== What the exercise asks ==
Reproduce the entries from the line containing "pose: elev=41.7 azim=32.1" down through the line containing "Dot at: (112, 338)", renaming every "pose" as "camera" and leaving everything else unchanged.

== Provided records ==

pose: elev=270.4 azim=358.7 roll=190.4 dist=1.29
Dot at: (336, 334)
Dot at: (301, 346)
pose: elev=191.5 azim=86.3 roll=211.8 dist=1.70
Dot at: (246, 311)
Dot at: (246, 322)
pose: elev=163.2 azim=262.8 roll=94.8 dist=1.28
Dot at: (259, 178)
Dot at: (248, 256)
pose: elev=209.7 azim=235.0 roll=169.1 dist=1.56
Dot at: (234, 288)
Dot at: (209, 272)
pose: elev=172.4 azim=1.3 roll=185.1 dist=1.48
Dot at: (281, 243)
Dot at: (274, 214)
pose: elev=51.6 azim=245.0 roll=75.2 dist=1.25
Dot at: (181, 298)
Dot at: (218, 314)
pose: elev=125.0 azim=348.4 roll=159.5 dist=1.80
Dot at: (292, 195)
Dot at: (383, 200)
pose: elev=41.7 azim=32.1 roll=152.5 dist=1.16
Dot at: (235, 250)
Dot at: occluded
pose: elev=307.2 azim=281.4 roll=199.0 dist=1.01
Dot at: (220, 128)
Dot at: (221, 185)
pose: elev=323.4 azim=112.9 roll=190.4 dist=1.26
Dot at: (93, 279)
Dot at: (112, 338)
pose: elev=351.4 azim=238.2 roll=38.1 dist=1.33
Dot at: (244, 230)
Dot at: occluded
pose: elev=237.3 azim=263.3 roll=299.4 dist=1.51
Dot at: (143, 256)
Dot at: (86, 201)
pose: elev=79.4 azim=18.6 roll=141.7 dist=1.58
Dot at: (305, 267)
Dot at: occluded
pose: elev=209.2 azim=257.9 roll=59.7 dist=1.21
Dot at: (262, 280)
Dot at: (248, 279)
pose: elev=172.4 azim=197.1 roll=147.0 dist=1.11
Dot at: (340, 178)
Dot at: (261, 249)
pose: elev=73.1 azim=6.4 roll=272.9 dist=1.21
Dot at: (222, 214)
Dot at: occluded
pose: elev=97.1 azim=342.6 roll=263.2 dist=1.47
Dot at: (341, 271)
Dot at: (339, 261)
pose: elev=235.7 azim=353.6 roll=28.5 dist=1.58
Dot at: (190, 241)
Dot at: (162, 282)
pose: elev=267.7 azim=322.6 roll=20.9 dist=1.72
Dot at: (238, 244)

== Full answer ==
camera: elev=41.7 azim=32.1 roll=152.5 dist=1.16
Dot at: (235, 250)
Dot at: occluded
camera: elev=307.2 azim=281.4 roll=199.0 dist=1.01
Dot at: (220, 128)
Dot at: (221, 185)
camera: elev=323.4 azim=112.9 roll=190.4 dist=1.26
Dot at: (93, 279)
Dot at: (112, 338)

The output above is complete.